As part of the Exploratory Data Analysis phase, always ensure the consistency and validity of the data. It's vital to identify any outliers, incorrect data, or any other error that can compromise the integrity of the data.

Exercise good judgement when selecting the columns to train the model while making the necessary transformations (like a correct encoding) to ensure the model interprets the data correctly.

Take all the time we need during the Data Cleaning phase to ensure there are no incorrect observations that could potentially foul the model during training.

When creating the Decision Tree algorithm, under no circumstances should we skip the evaluation phase!

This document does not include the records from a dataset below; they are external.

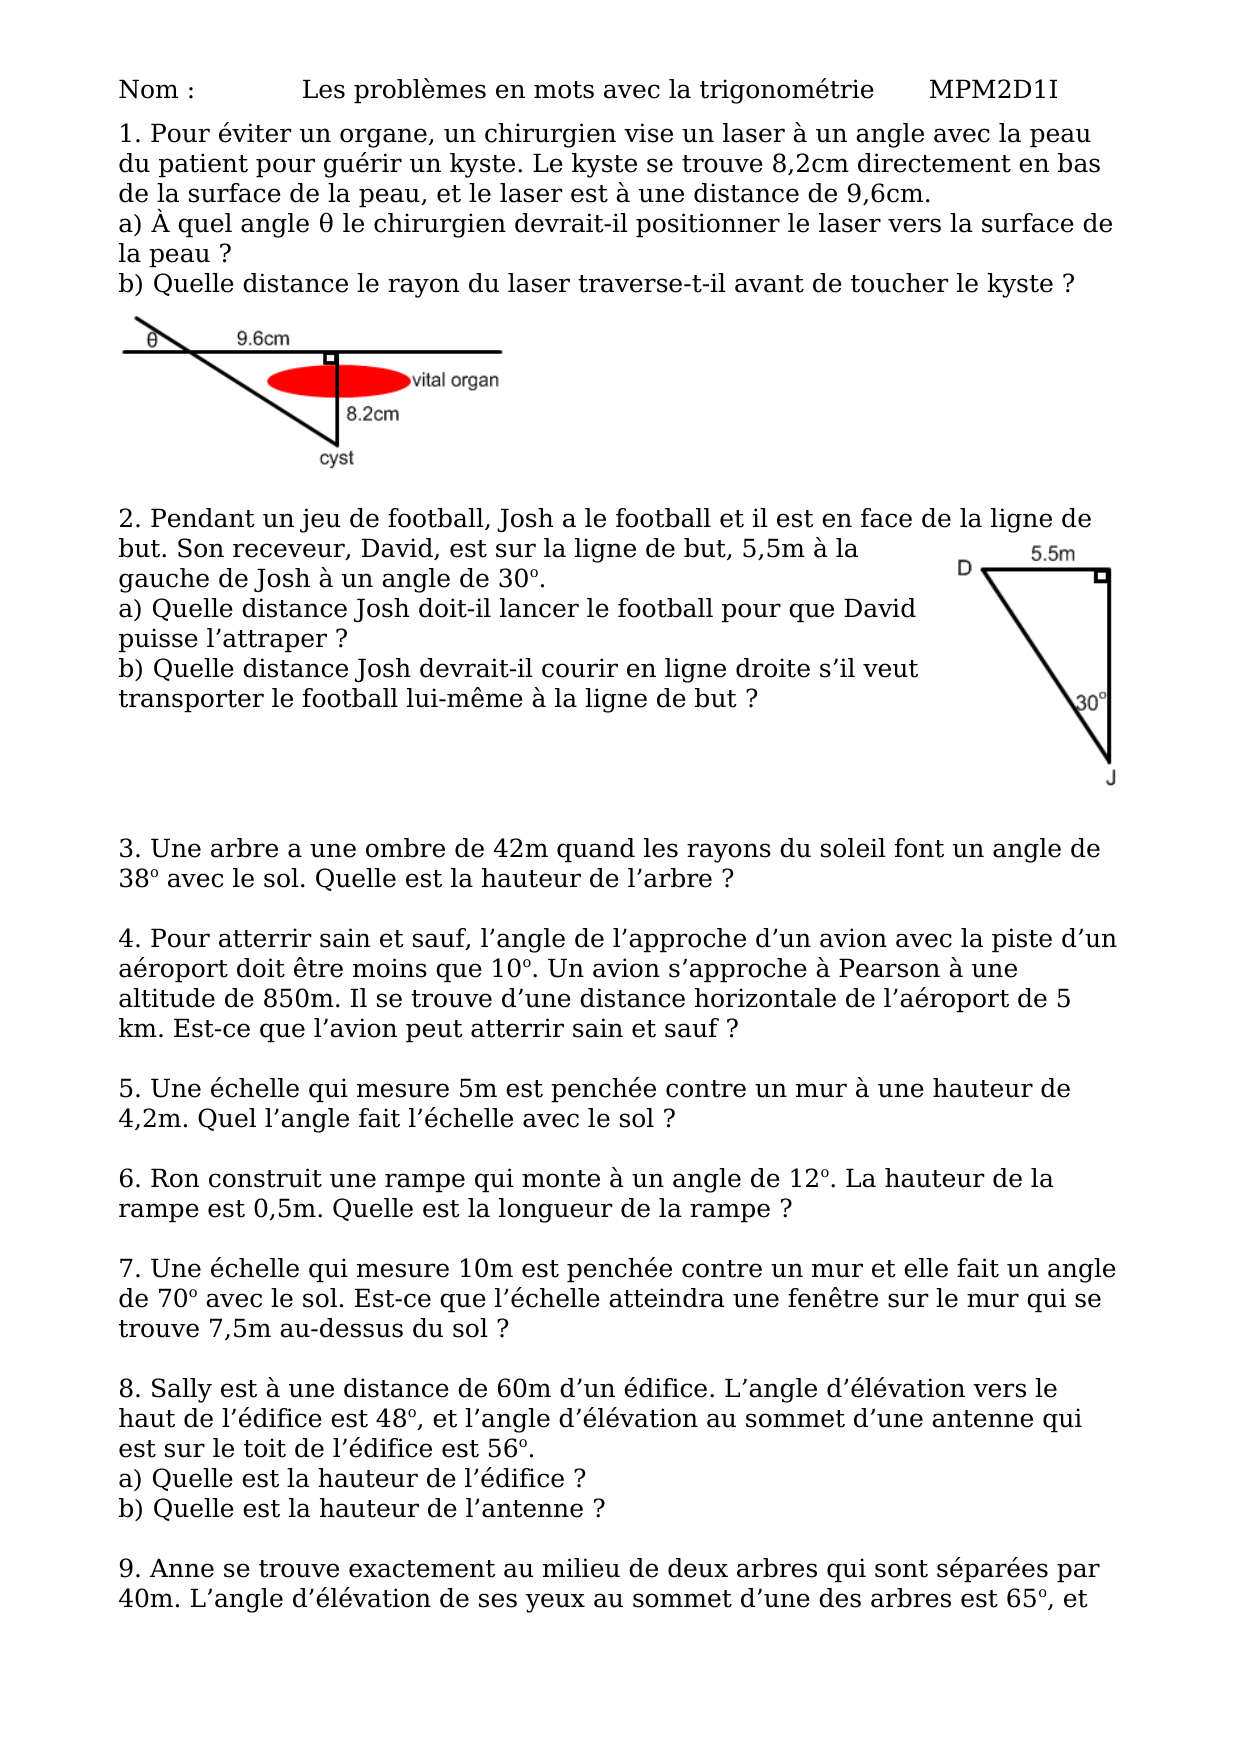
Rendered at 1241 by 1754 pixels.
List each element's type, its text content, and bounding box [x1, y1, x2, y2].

text a) Quelle est la hauteur de l’édifice ? [118, 1463, 1122, 1493]
text 4. Pour atterrir sain et sauf, l’angle de l’approche d’un avion avec la piste d’un aéroport doit être moins que 10o. Un avion s’approche à Pearson à une altitude de 850m. Il se trouve d’une distance horizontale de l’aéroport de 5 km. Est-ce que l’avion peut atterrir sain et sauf ? [118, 923, 1122, 1043]
text 3. Une arbre a une ombre de 42m quand les rayons du soleil font un angle de 38o avec le sol. Quelle est la hauteur de l’arbre ? [118, 833, 1122, 893]
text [118, 1553, 1122, 1613]
text b) Quelle distance le rayon du laser traverse-t-il avant de toucher le kyste ? [118, 268, 1122, 298]
text a) À quel angle θ le chirurgien devrait-il positionner le laser vers la surface de la peau ? [118, 208, 1122, 268]
text 5. Une échelle qui mesure 5m est penchée contre un mur à une hauteur de 4,2m. Quel l’angle fait l’échelle avec le sol ? [118, 1073, 1122, 1133]
text b) Quelle distance Josh devrait-il courir en ligne droite s’il veut transporter le football lui-même à la ligne de but ? [118, 653, 949, 713]
text 1. Pour éviter un organe, un chirurgien vise un laser à un angle avec la peau du patient pour guérir un kyste. Le kyste se trouve 8,2cm directement en bas de la surface de la peau, et le laser est à une distance de 9,6cm. [118, 118, 1122, 208]
text 6. Ron construit une rampe qui monte à un angle de 12o. La hauteur de la rampe est 0,5m. Quelle est la longueur de la rampe ? [118, 1163, 1122, 1223]
text a) Quelle distance Josh doit-il lancer le football pour que David puisse l’attraper ? [118, 593, 949, 653]
picture [949, 544, 1123, 796]
text 2. Pendant un jeu de football, Josh a le football et il est en face de la ligne de but. Son receveur, David, est sur la ligne de but, 5,5m à la gauche de Josh à un angle de 30o. [118, 503, 1122, 593]
text b) Quelle est la hauteur de l’antenne ? [118, 1493, 1122, 1523]
text 7. Une échelle qui mesure 10m est penchée contre un mur et elle fait un angle de 70o avec le sol. Est-ce que l’échelle atteindra une fenêtre sur le mur qui se trouve 7,5m au-dessus du sol ? [118, 1253, 1122, 1343]
picture [118, 298, 512, 474]
text 8. Sally est à une distance de 60m d’un édifice. L’angle d’élévation vers le haut de l’édifice est 48o, et l’angle d’élévation au sommet d’une antenne qui est sur le toit de l’édifice est 56o. [118, 1373, 1122, 1463]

It can often provide us with clues about which hyperparameters to add or change when optimizing the model later on.

It's good practice to double check our Trees with the Random Forest technique.

Finally, if we're going to explain our findings to an audience, it pays to come prepared. While it's true that Decision Trees are easier to explain than other machine learning algorithms, it is still a machine learning algorithm and non-technical audiences will naturally be apprehensive!

We have made sure to comply with all these points throughout this project. This explains why we were able to create a highly accurate Decision Tree. While the steps that involved the scikit-learn library were of vital importance, we should never underestimate the value of all the preparation we did prior.